**TASK DESCRIPTION:** All entries are to be reproduced exactly; the pictures are to be omitted.
-------- PROVIDED ENTRIES --------
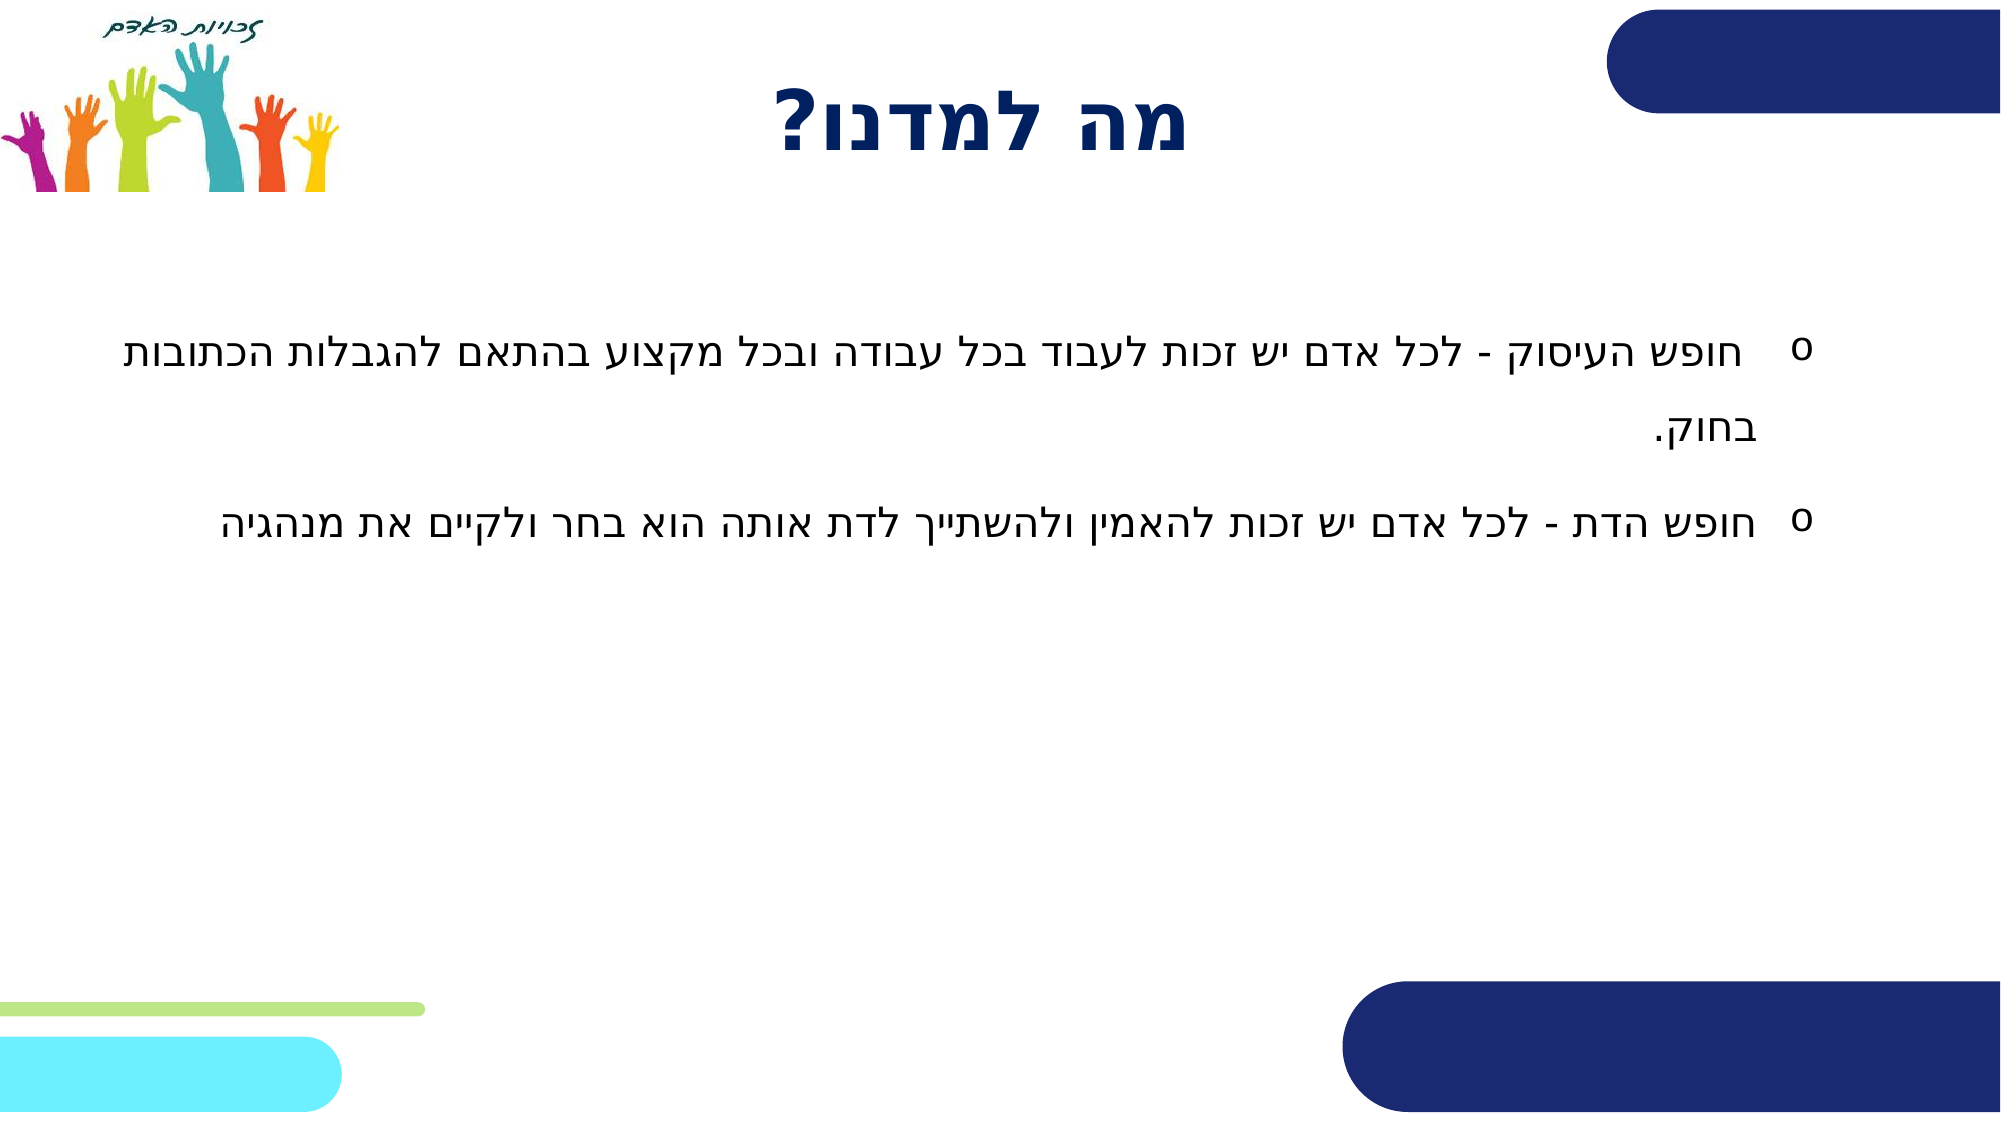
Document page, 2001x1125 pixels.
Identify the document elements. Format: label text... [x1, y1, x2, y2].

title מה למדנו? [343, 54, 1874, 192]
picture [0, 11, 339, 193]
list חופש העיסוק - לכל אדם יש זכות לעבוד בכל עבודה ובכל מקצוע בהתאם להגבלות הכתובות בחוק. חופש הדת - לכל אדם יש זכות להאמין ולהשתייך לדת אותה הוא בחר ולקיים את מנהגיה [79, 292, 1849, 760]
--------
**WRITTEN ANSWER:**
Document page, 2001x1125 pixels.
Identify the document elements. Format: label text... [x1, y1, x2, y2].

title מה למדנו? [343, 54, 1874, 192]
picture [0, 11, 339, 193]
list חופש העיסוק - לכל אדם יש זכות לעבוד בכל עבודה ובכל מקצוע בהתאם להגבלות הכתובות בחוק. חופש הדת - לכל אדם יש זכות להאמין ולהשתייך לדת אותה הוא בחר ולקיים את מנהגיה [79, 292, 1849, 760]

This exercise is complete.